She would be joined by Azzi Fudd, who missed most of this season with knee injuries, and Aaliyah Edwards. That raises the possibility that Auriemma could run three All-Americans out there every game next season, assuming the program’s injury luck can only improve.

Nika Muhl, Aubrey Griffin and Carolina Ducharme figure to be back, with Ice Brady, a top recruit who also missed the entire season, back in action, and more. And the incoming freshman class has the usual UConn level of talent.

All this returning to a team that, despite all the well-documented hardships, finished 31-6 and won the Big East regular season and tournament titles and reached the Sweet 16 for the 29th season in a row.

Does this sound like a dynasty in decline to you? Me, neither.

“(Something) you take from it is how incredibly difficult it is to win in March in the NCAA tournament,” Auriemma said last weekend, “and because we made it look so routine and so easy, we gave the impression that it’s very easy to do.
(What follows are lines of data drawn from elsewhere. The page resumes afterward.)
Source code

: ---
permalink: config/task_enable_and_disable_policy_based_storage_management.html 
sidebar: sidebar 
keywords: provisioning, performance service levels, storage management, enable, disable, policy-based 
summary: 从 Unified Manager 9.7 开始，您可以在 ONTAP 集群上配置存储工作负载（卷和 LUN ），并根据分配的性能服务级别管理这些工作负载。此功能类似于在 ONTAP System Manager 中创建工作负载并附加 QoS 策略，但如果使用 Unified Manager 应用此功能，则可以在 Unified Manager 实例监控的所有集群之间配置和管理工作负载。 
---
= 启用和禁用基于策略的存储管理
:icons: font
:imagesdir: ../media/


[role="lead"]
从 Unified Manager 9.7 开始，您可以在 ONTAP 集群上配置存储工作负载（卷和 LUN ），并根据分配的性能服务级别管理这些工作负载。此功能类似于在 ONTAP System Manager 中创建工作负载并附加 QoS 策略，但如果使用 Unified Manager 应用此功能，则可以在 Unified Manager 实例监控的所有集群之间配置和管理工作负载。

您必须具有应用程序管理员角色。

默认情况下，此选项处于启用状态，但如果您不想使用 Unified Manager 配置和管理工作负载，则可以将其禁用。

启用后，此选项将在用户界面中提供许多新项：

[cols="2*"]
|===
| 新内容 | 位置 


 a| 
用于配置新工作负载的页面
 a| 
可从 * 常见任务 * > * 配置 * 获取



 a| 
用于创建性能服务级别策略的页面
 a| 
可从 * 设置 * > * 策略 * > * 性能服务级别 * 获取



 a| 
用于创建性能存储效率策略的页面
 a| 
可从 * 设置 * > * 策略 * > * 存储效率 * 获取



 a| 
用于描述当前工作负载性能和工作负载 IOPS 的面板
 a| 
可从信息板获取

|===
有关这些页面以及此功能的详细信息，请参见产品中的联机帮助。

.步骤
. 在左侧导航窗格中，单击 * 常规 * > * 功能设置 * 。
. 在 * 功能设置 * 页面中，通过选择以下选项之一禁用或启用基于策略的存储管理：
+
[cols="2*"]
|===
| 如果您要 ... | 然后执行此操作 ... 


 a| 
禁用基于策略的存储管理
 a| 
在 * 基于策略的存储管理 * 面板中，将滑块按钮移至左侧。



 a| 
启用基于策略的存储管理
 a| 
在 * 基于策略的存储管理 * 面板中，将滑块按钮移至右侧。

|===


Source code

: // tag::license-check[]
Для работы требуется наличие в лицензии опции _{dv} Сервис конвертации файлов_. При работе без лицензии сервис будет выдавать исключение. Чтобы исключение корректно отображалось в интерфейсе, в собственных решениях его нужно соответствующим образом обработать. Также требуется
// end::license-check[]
It’s a reminder that, no, it’s not. It’s very difficult to do. So you appreciate what we had, what we did, and, you know, you have to start another one next year.”

The idea that the UConn dynasty is dead is rooted in the theory that women’s basketball is more competitive, and less predictable than in years past. This much is true.

There are more good players, spread out among more teams and the days of steamrolling through a season, winning every game by double digits, may be disappearing.

This is, indeed, good for the sport, as is the sight of new uniforms playing for the title, like Virginia Tech, Iowa, LSU, the last of those coached by a very familiar figure in Kim Mulkey.

“I think you’re going to continue to see different names,” Virginia Tech coach Kenny Brooks said. “Not that I think UConn has gone away or Tennessee has gone away. They definitely have their opportunities, as well, but I wouldn’t be surprised in the years to come if there’s a newcomer all the time.”

But let’s not get carried away. As South Carolina is in the process of proving, it is still possible to run the table in women’s basketball, and possible to string titles together. It’s a question of whether UConn, which last won it all in 2016, could do it again.

Just think it through, rather than knee-jerk react to what just happened, and ask yourself if you would bet against it.

No, dynasties, if there are such things, die hard, and even if they fade, they still tend to occupy space in opponents’ heads. If UConn’s dynasty were really dead, folks would stop asking, stop talking about the Huskies, now that a Final Four is proceeding without them.

Not happening. Won’t happen any time soon. A year from now, the fashionable narrative may well be “UConn is back.” That’s how these things work.

“I don’t think any of us that’s outside of UConn,” Staley said. “We’re not panicking. They’re going to be who they are. They’re going to always — you get a chance to beat UConn, it’s always going to be a big win for you and your program.”